I write this column in the days following the conclusion of our now-annual National Practice Conference in Washington, DC. As you likely know, we and our partners at The Trust have now run three conferences, each of which focuses exclusively on the needs of the practicing health service psychologist. Without being too self-congratulatory, I truly believe each one is getting better and better. I’d like to share some highlights from the weekend for the sessions I personally attended.
When Jana Martin and I started planning for these conferences we sought to provide an educational experience that directly spoke to the requirements of practicing psychologists: clinical risk management and critical decision-making skills when working with unique sets of patients. This year, the risk management component of the conference started with a three-hour preconference workshop hosted by Drs. Marc Martinez, Julie Jacobs, and Leisl Bryant, who followed this presentation with a three-hour ethics and risk management roundtable during the conference itself. It is unusual, if not unique, to be able to bring keen interest to a topic such as a subpoena duces tecum, but our presenters managed to do this. Any psychologist faced with testifying or being deposed should refer to the material they discuss.

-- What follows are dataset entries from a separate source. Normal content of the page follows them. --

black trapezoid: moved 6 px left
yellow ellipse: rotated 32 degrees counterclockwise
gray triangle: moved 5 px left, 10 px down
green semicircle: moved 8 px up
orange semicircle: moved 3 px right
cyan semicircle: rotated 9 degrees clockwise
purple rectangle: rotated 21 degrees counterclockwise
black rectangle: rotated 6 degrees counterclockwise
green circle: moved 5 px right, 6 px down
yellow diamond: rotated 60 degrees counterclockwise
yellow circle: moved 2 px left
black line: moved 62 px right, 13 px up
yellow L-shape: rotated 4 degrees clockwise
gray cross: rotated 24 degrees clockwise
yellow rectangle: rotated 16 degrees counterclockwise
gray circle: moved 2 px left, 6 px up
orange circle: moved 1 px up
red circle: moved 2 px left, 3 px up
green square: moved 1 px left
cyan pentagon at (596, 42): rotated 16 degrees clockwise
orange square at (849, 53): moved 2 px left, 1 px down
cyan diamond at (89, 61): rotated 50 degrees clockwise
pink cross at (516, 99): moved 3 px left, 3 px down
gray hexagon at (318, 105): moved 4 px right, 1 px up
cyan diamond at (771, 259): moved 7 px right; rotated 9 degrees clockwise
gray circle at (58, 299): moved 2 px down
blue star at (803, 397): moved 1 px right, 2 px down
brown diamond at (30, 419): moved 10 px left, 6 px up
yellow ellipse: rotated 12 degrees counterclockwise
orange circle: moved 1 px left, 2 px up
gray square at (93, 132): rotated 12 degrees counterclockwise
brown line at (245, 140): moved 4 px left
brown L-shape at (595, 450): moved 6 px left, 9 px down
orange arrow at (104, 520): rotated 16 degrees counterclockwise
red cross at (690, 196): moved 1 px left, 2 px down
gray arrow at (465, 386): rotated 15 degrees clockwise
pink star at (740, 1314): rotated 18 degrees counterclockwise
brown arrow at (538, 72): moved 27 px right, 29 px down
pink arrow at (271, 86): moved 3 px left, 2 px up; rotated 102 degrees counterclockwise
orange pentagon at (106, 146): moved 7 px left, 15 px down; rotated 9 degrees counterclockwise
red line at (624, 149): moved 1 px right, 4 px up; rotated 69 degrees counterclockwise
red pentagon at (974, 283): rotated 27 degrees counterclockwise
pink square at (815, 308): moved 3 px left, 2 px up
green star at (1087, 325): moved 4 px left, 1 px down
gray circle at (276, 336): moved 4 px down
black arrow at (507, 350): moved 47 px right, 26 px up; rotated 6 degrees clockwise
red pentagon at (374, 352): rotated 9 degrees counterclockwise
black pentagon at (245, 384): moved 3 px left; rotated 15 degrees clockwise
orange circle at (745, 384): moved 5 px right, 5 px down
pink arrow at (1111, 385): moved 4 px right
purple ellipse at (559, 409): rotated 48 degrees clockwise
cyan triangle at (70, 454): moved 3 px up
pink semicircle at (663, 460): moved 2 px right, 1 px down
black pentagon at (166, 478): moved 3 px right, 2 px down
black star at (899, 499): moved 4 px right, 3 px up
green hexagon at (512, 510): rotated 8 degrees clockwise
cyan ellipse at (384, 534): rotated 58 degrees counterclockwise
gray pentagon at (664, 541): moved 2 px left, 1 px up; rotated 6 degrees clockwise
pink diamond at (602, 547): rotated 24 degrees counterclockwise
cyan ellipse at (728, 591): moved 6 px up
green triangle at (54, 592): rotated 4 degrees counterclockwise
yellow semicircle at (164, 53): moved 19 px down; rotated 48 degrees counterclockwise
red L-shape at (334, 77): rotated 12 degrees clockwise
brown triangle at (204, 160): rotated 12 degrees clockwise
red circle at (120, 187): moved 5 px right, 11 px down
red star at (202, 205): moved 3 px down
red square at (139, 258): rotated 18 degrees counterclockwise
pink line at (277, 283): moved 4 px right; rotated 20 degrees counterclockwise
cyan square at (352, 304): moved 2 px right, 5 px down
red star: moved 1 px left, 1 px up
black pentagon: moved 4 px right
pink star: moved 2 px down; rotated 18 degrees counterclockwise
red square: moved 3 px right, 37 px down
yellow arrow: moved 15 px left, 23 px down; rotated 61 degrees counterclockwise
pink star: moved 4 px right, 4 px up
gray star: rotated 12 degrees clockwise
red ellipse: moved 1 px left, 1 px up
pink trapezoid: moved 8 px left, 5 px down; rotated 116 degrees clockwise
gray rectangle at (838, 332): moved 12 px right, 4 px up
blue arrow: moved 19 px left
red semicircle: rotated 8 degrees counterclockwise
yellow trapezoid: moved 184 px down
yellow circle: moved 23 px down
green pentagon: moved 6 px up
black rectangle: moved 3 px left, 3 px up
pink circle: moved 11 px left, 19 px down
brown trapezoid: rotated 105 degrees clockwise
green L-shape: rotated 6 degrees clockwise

Our Friday morning keynote was provided by Dr. Miriam Delphin-Rittmon, the Assistant Secretary for Mental Health and Substance Use in the U.S. Department of Health and Human Services, the highest ranking psychologist in the Federal Government. The scope of the involvement of psychology at the national level as outlined by Dr. Delphin-Rittmon is nothing short of extraordinary. From dealing with long COVID, to our growing substance use problems, to working with those affected by war in Ukraine, psychology is represented in myriad ways throughout the federal sector. To have the profession represented at this level of government is extraordinary and speaks to the potency of our interventions.
Dr. Cesar Gonzalez of the Mayo Clinic focused his presentation on the management of transgender and gender-questioning patients. The data he presented on the numbers of transgendered individuals in the US was astonishing and speaks to the need for all clinicians to become at least broadly familiar with issues commonly experienced in this population. While the audience was at least to some extent self-selecting, it was eye-opening to understand that every participant in the seminar had treated transgendered or gender-diverse individuals.
Dr. John Norcross provided us with a brilliant presentation on matching patient preferences as the key factor in determining successful outcome of psychotherapy. The importance of assessing patient preferences not only at the inception of treatment but periodically throughout therapy cannot be understated. While John cautioned that it is not entirely true that the type of therapy provided is subservient to patient preference (there are, after all, specific psychotherapies for specific problems, which qualifies, but doesn’t disprove, the Dodo Bird hypothesis), unless there is a sufficient acknowledgement of patient preferences, treatment will not succeed. John’s well-standardized instrument, the Cooper-Norcross Inventory of Preferences, really is emerging as the gold standard for optimizing therapeutic outcome.
As our conference opened on Veteran’s Day, we were honored to have Dr. Tamara Campbell, who is the Executive Director of the Veteran’s Healthcare Administration Office of Mental Health and Suicide Prevention. Dr. Campbell, a psychologist trained at Wright State University who later completed training as a psychiatrist, spoke to the ongoing need to renew our focus on an issue that claims the lives of scores of veterans on a daily basis and outlined the ongoing response of the VHA to this pernicious issue.
Dr. Beth Darnall of Stanford University School of Medicine provided a tour-de-force overview of her attempts to realign medical approaches to pain control. Focusing on the fact that binary thinking (medication or no medication) regarding pain management does not serve patients well, Beth provided compelling evidence that a brief psychological intervention of 2 hours duration called Empowered Relief can both lessen the experience of pain, be it chronic or post-operative, and reduce the demand for opiate analgesics.
Our keynote closing talk was delivered by Dr. Thema Bryant, incoming President of the American Psychological Association. An eloquent and inspiring blend of passion and precision, Dr. Bryant spoke to the universality of trauma and the requirement to understand trauma from diverse perspectives. She reminded us of the ongoing lack of specific coursework in trauma. How can we treat this near-universal phenomenon without a solid grounding in our graduate education?
Again, I couldn’t be everywhere during the conference, so there are many excellent presenters whose sessions I had to miss, but I thank them all: Dr. Ray DiGiuseppe for his preconference workshop on assessment and treatment of anger, Drs. Mary Alvord and Mi-Young Ryee for their session on engaging teens via telepsychology, Dr. Ryan DeLapp for his presentation on assessment of racial stress in Black adolescents, and Dr. Kerry Schwanz for her session on the vital topic of compassion fatigue among psychologists. I am grateful to all of them for taking the time to share their expertise in such an engaging and clinically pertinent way.
The National Practice Conference continues to grow. A reflection of the commitment that The Trust and the National Register have made to providing excellence in clinical risk management and decision-making, I hope that it will continue to be the most valuable conference health service psychologists can attend in any single year. If I saw you last weekend, thanks for attending, and if I missed you, I hope you’ll consider NPC 2023!